How to complete this task ::
Could you please reproduce every record below exactly, leaving out the pictures?

Records for processing ::
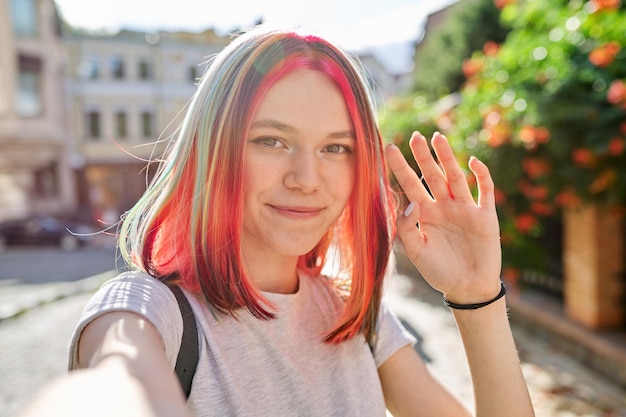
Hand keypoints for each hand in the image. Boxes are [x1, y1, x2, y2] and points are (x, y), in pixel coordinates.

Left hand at [385, 131, 501, 303]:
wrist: (467, 288)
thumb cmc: (439, 271)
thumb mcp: (416, 252)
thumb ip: (407, 228)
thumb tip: (409, 202)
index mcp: (425, 214)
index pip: (410, 185)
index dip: (400, 167)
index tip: (388, 147)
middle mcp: (444, 206)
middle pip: (432, 175)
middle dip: (424, 156)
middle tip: (415, 136)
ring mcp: (465, 209)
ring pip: (455, 177)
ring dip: (448, 158)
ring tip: (438, 139)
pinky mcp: (485, 216)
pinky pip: (484, 191)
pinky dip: (480, 176)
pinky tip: (472, 162)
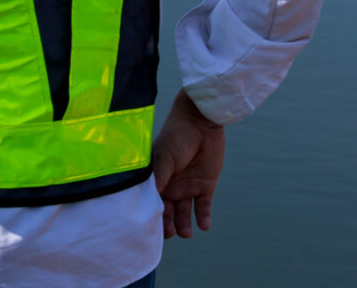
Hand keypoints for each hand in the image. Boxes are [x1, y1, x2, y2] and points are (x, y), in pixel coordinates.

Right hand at [152, 92, 225, 239]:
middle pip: (168, 212)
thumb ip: (159, 177)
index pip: (153, 202)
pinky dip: (203, 218)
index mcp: (156, 179)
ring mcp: (188, 187)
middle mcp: (170, 186)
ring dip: (184, 225)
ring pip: (184, 213)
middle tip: (170, 233)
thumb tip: (151, 199)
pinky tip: (204, 226)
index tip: (151, 228)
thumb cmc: (176, 136)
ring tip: (187, 233)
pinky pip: (203, 207)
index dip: (152, 215)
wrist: (201, 123)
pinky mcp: (205, 186)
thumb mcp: (165, 157)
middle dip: (167, 225)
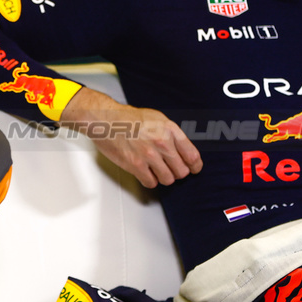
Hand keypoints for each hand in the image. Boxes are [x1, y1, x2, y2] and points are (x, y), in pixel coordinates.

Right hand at [60, 87, 201, 188]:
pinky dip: (149, 180)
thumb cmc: (128, 118)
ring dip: (163, 177)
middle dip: (177, 172)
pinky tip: (145, 172)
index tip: (194, 169)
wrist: (106, 120)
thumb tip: (182, 149)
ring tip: (156, 170)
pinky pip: (151, 182)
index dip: (195, 166)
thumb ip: (171, 134)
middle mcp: (162, 142)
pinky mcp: (135, 165)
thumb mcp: (157, 119)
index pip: (192, 155)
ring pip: (168, 179)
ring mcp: (149, 155)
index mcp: (170, 130)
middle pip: (182, 171)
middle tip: (171, 169)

Finished task ::
Hand keypoints for each hand in the image. Boxes are [x1, y1, x2, y2] and points are (x, y), in pixel coordinates.

Left hand at [385, 131, 501, 303]:
wrist: (467, 288)
thumb cmc: (439, 271)
thumb mcp: (416, 252)
thumb ip: (407, 228)
thumb tip: (409, 202)
index mcp: (425, 214)
index pip: (410, 185)
index dip: (400, 167)
index tip: (388, 147)
middle mcp: (444, 206)
middle pip: (432, 175)
middle dip: (424, 156)
middle tip: (415, 136)
ring mcp: (465, 209)
ring pip: (455, 177)
ring dip: (448, 158)
ring tip: (438, 139)
pinky mcp: (485, 216)
pinky pip: (484, 191)
pinky dip: (480, 176)
pinky tip: (472, 162)
Hand keypoints for each hand in the image. Boxes are [x1, y1, x2, y2] and points are (x, y), in pixel coordinates.

Right hand at [152, 92, 225, 239]:
middle pip: (168, 212)
thumb ip: (159, 177)
index pip: (153, 202)
pinky dip: (203, 218)
index mcp: (156, 179)
ring mcp: (188, 187)
middle mcp: (170, 186)
ring dip: (184, 225)
ring pip: (184, 213)
middle tip: (170, 233)
thumb tip: (151, 199)
pinky tip: (204, 226)
index tip: (151, 228)
thumb cmc: (176, 136)
ring tip: (187, 233)
pinky pip: (203, 207)
index dip: (152, 215)
wrist: (201, 123)
pinky mcp: (205, 186)
thumb mcp: (165, 157)
middle dip: (167, 225)
Hand keypoints for each hand in the image. Boxes are [x1, y1, x2, y2] and points are (x, y), in pixel coordinates.

Right hand at [60, 87, 201, 188]:
pinky dip: (149, 180)
thumb cmc: (128, 118)
ring dip: (163, 177)
middle dip: (177, 172)
pinky tip: (145, 172)
index tip: (194, 169)
wrist: (106, 120)
thumb tip: (182, 149)
ring tip: (156, 170)
pinky pip: (151, 182)
index dip: (195, 166)
thumb ip: (171, 134)
middle mcp: (162, 142)
pinky mcp: (135, 165)
thumb mcp: (157, 119)
index pip: (192, 155)
ring pip: (168, 179)
ring mcp: (149, 155)
index mcp: (170, 130)
middle pip: (182, 171)
middle tip: (171, 169)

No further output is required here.